Set tasks:
[A] Answer these questions about the post on the NBody kernel code:
(i) What value does the kernel assign to cutoff?
(ii) What GPU does the poster have?
(iii) Through which method is the device type switched from CPU to GPU?
[B] Reproduce everything in the post on the NBody kernel code from "dx=-nan, dy=-nan, dz=-nan" down to "and Gentoo Linux.".

Supplied passage:
• • • • • • •

Hello.

I try to adapt source code of the NBody problem to fit my needs (forces, energy and distances between atoms). X, Y, and Z are coordinates, C is charge, R (also dx, dy and dz) is for result and "limit" is number of atoms. Coordinates and results are stored in 1D tables.

The following kernel code works correct on CPU (it uses all 8 cores), but it somehow don't work correct on GPU. Results are large numbers or "-nan".

For example:

GPU (incorrect):

dx=-17935.105469, dy=4237.721680, dz=-23556.548828

dx=-nan, dy=-nan, dz=-nan

CPU (correct):

dx=1.314520, dy=-4.063989, dz=1.077236

dx=-1.314520, dy=4.063989, dz=-1.077236

The only difference between CPU and GPU code is that I change "CL_DEVICE_TYPE_CPU" on device to "CL_DEVICE_TYPE_GPU" via method "clGetDeviceIDs".

Does anyone have any idea why this code doesn't work on GPU? I have a Radeon HD6850 1GB GPU, Intel i7 2600K and Gentoo Linux.

Here is my kernel code:

__kernel void vector_add(__global float *X, __global float *Y, __global float *Z, __global float *C, __global float *R , const int limit, __global float *dx , __global float *dy , __global float *dz) { int i = get_global_id(0); int n; float distance; float e, tx, ty, tz; float stx=0, sty=0, stz=0; float cutoff = 2.0; float cutx, f, cg, tf, grms=0.0; cutx = cutoff*cutoff; for(n=i+1; n<limit; n++){ distance=(pow(X[n]-X[i],2)+pow(Y[n]-Y[i],2)+pow(Z[n]-Z[i],2)); if (distance <= cutoff){ f=(1.0-distance)/cutx; cg=(C[i]*C[n])/sqrt(distance); e= cg*f*f; R[i]=distance; tf = -e/(distance-4.0*cg*f/cutx); tx = tf*(X[n]-X[i]); ty = tf*(Y[n]-Y[i]); tz = tf*(Z[n]-Z[i]); dx[n] = dx[n] - tx; dy[n] = dy[n] - ty; dz[n] = dz[n] - tz; stx = stx + tx; sty = sty + ty; stz = stz + tz; } dx[i] = dx[i] + stx; dy[i] = dy[i] + sty; dz[i] = dz[i] + stz; grms = grms + pow(dx[i],2)+pow(dy[i],2)+pow(dz[i],2); } }

• • • • • • •

(Saved entries)
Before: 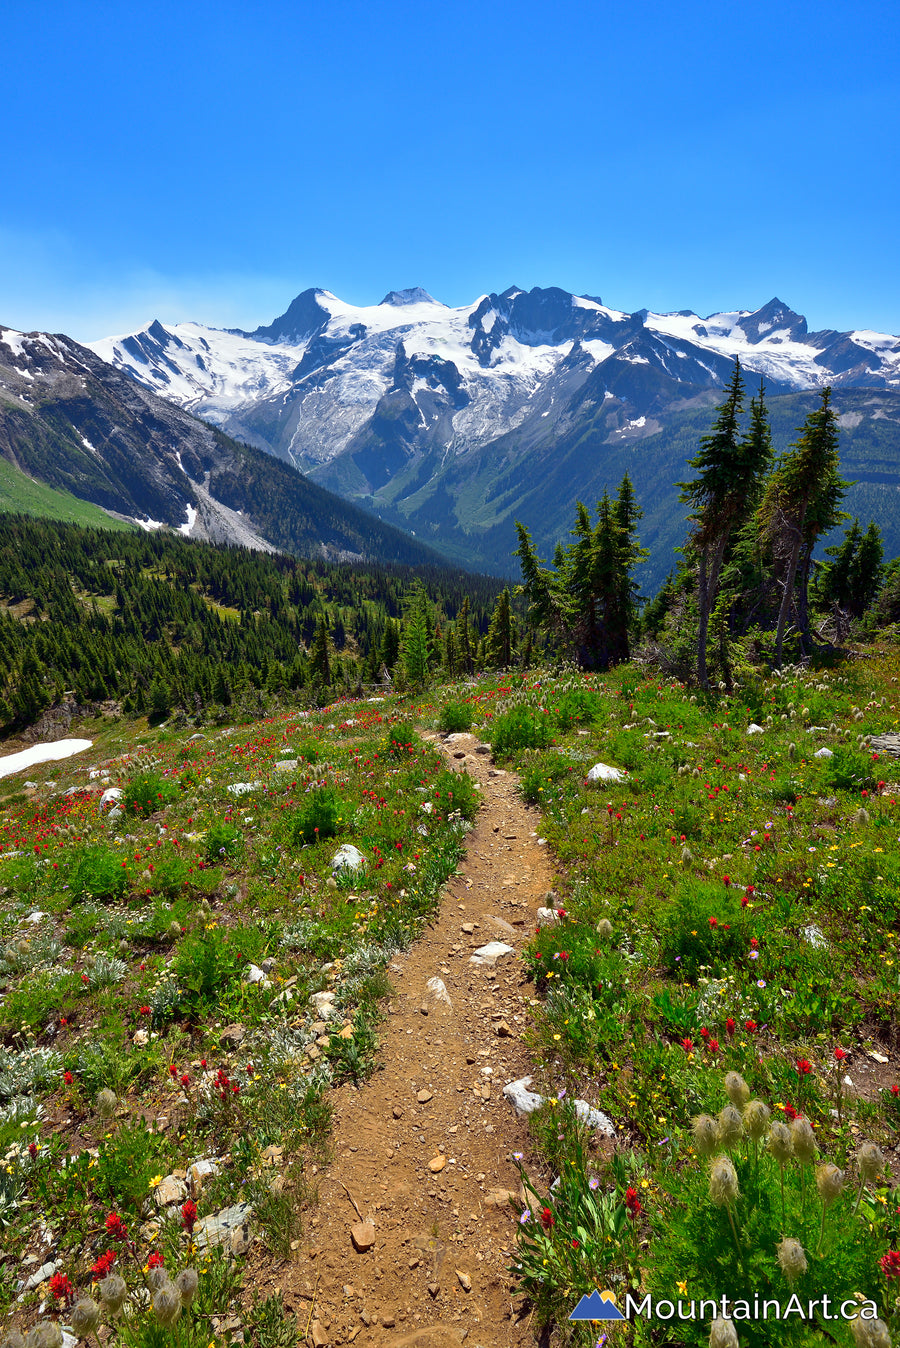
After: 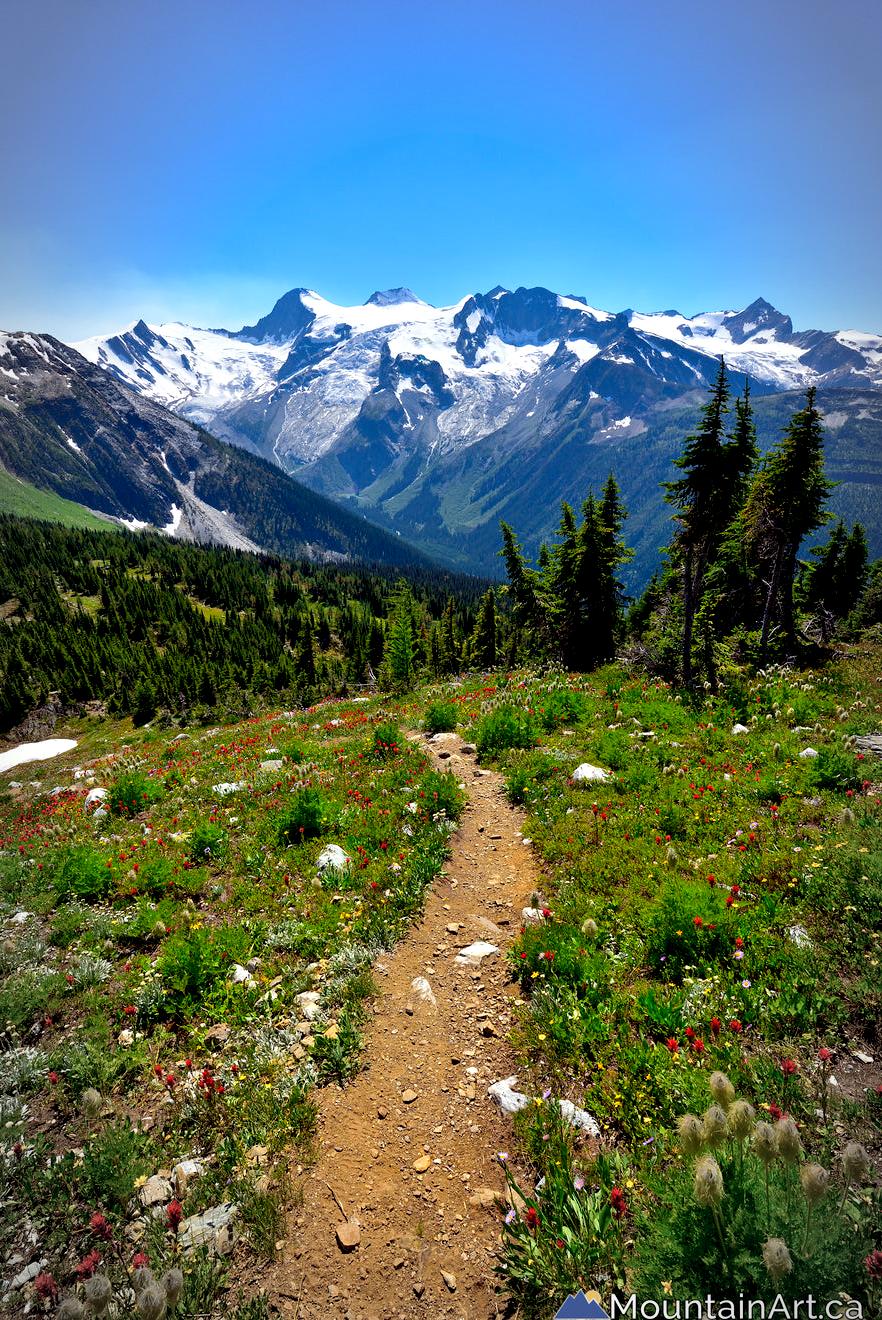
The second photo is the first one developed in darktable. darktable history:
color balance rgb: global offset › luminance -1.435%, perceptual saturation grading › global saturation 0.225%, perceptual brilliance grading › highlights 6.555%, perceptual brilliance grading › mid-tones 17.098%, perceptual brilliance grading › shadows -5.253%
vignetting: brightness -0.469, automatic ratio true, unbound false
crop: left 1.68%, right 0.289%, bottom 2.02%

• • • • • • •

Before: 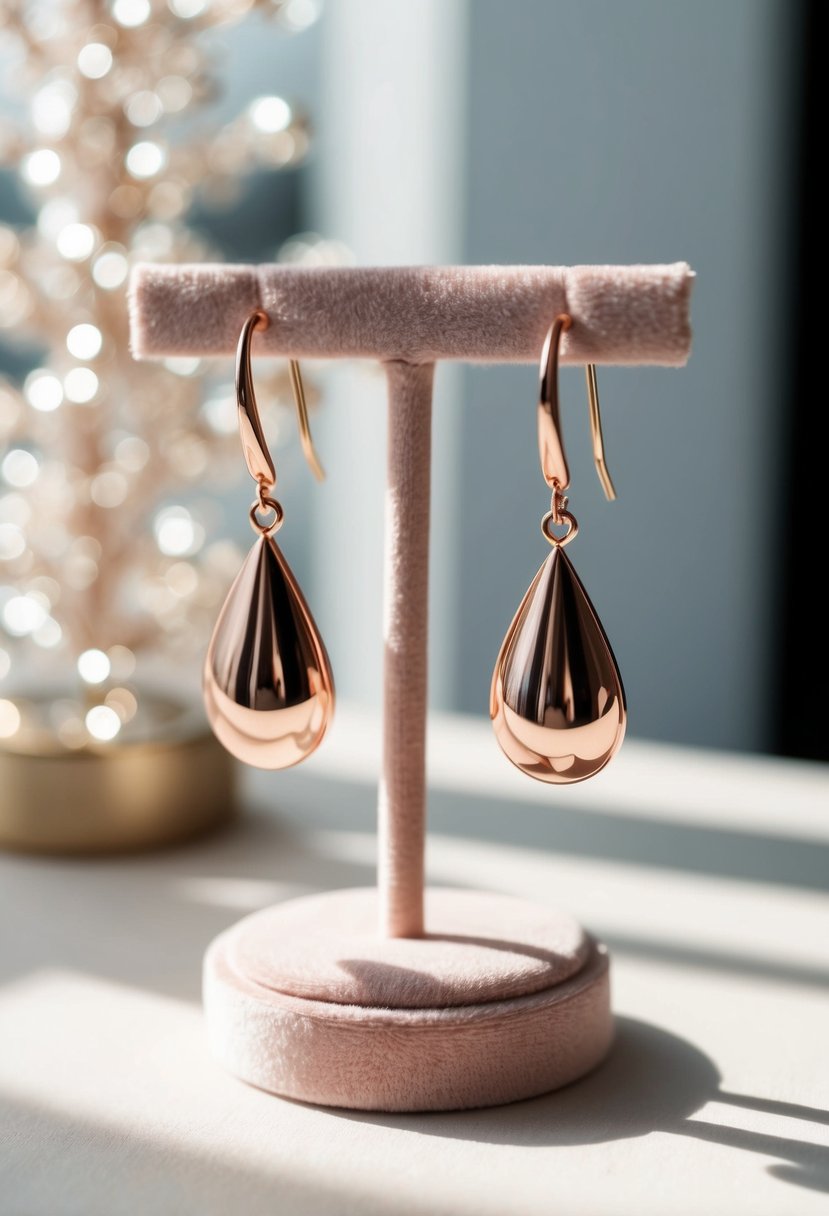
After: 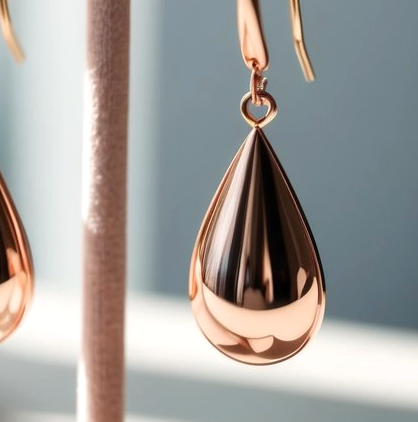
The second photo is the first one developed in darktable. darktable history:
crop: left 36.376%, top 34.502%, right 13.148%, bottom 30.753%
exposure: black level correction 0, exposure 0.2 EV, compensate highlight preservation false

• • • • • • •

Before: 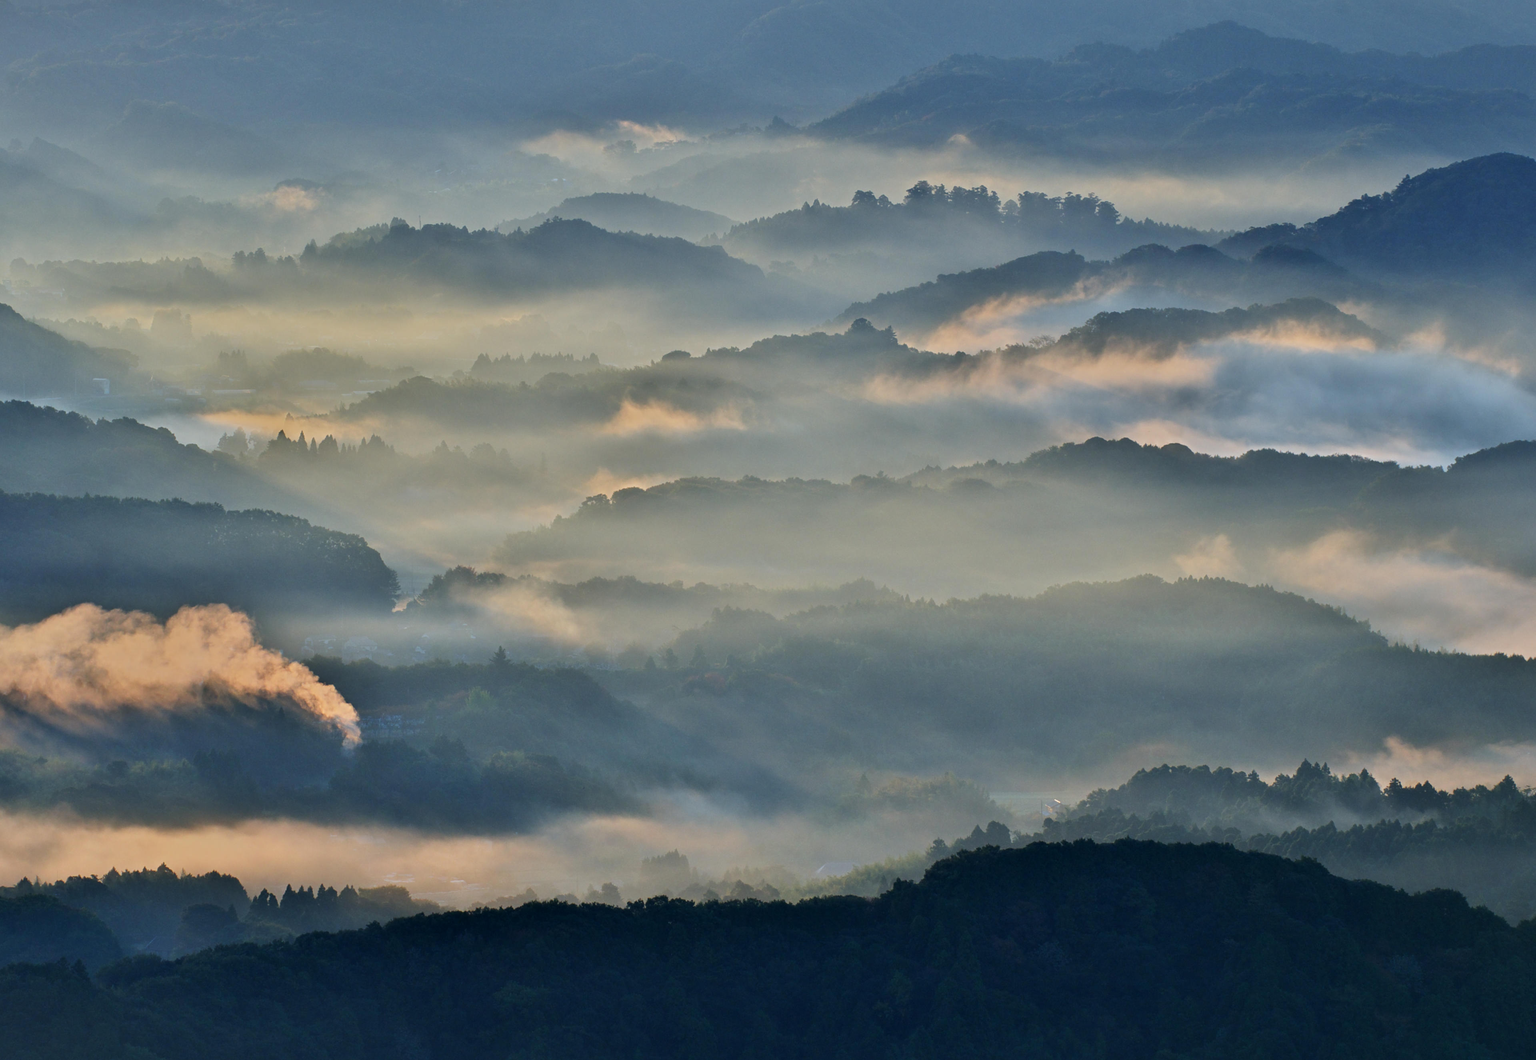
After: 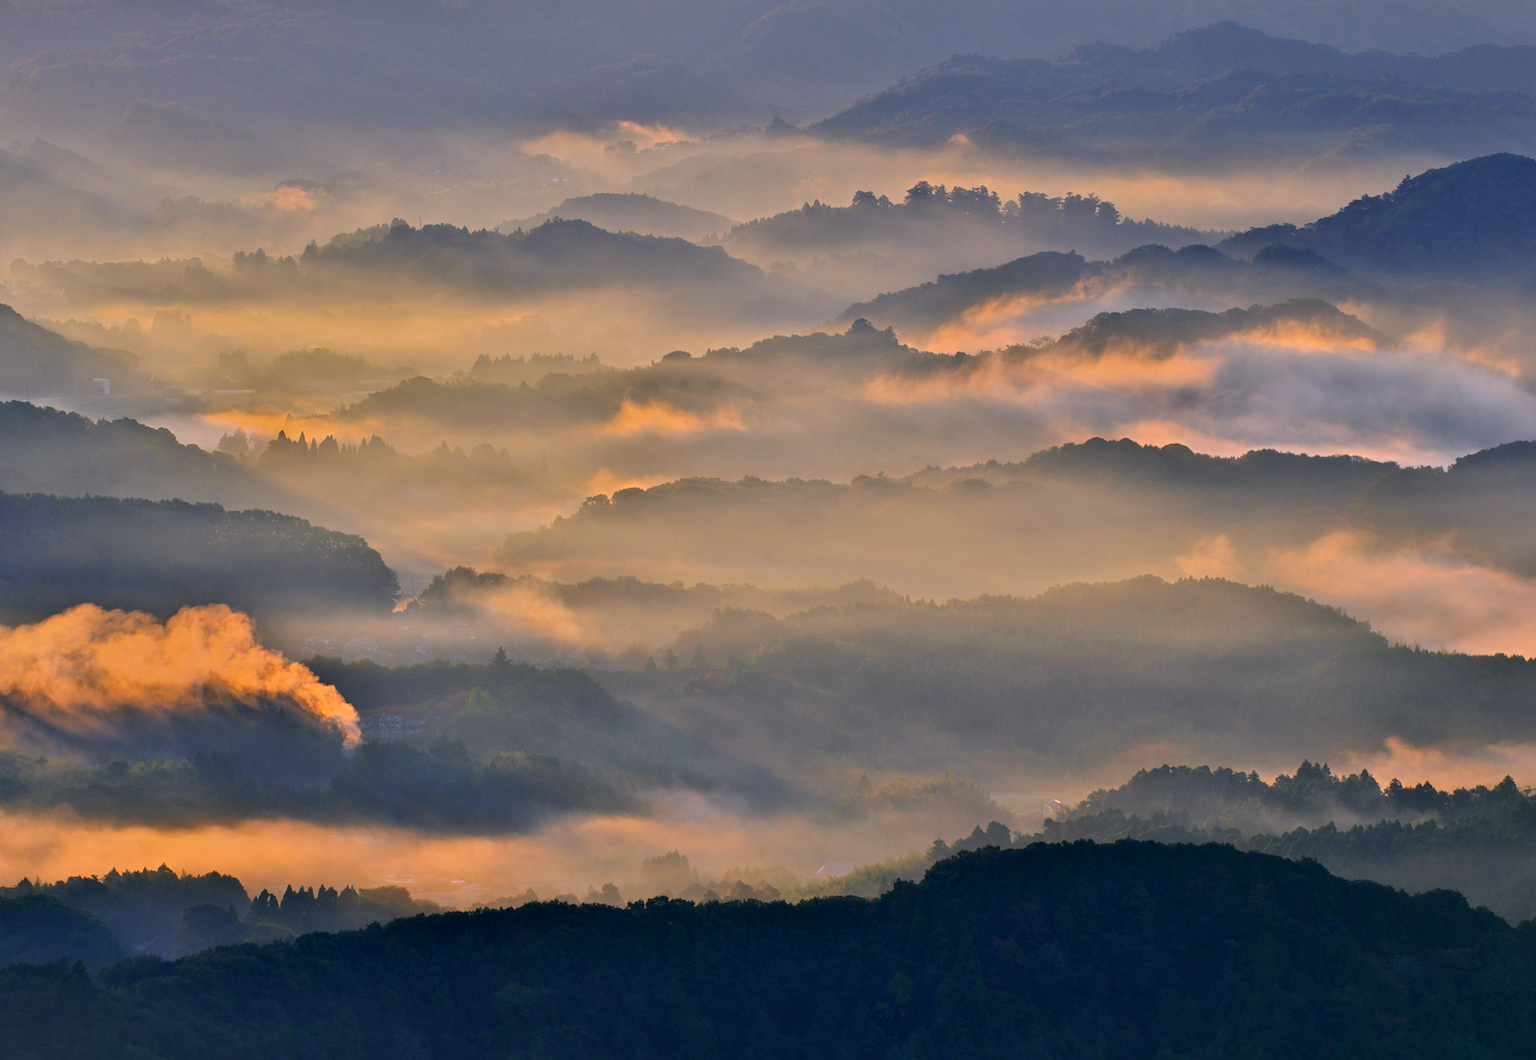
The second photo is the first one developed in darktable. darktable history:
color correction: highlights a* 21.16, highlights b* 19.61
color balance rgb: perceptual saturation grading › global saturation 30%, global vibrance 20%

• • • • • • •

The responses:
[A]
(i) 2.0
(ii) A Radeon HD6850 1GB
(iii) clGetDeviceIDs

[B]
dx=-nan, dy=-nan, dz=-nan

CPU (correct):

dx=1.314520, dy=-4.063989, dz=1.077236

dx=-1.314520, dy=4.063989, dz=-1.077236

The only difference between CPU and GPU code is that I change "CL_DEVICE_TYPE_CPU" on device to "CL_DEVICE_TYPE_GPU" via method "clGetDeviceIDs".

Does anyone have any idea why this code doesn't work on GPU? I have a Radeon HD6850 1GB GPU, Intel i7 2600K and Gentoo Linux.